Information:
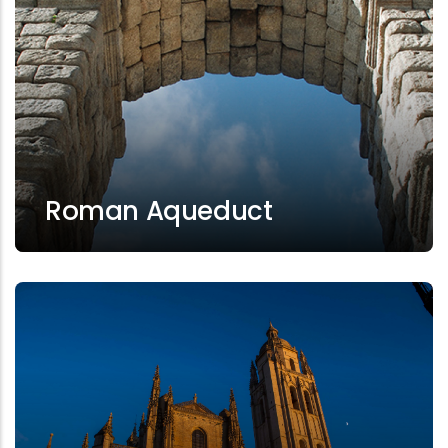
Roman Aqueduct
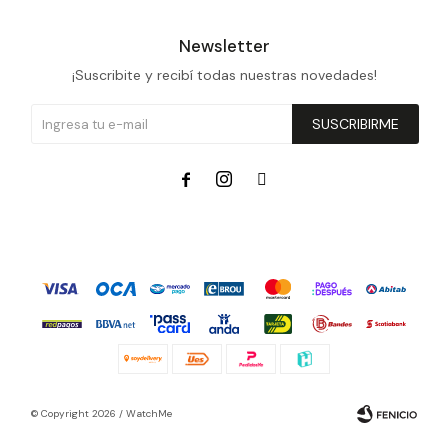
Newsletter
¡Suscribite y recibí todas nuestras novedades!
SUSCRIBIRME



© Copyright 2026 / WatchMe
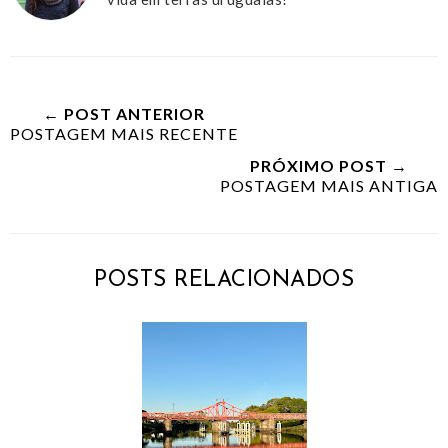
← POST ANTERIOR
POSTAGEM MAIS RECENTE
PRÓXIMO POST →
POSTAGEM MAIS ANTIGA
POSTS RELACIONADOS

Activity: Print the text of all the records above line for line, leaving out the pictures.

Finished task:
Roman Aqueduct
Newsletter
¡Suscribite y recibí todas nuestras novedades!
SUSCRIBIRME



© Copyright 2026 / WatchMe
← POST ANTERIOR
POSTAGEM MAIS RECENTE
PRÓXIMO POST →
POSTAGEM MAIS ANTIGA
POSTS RELACIONADOS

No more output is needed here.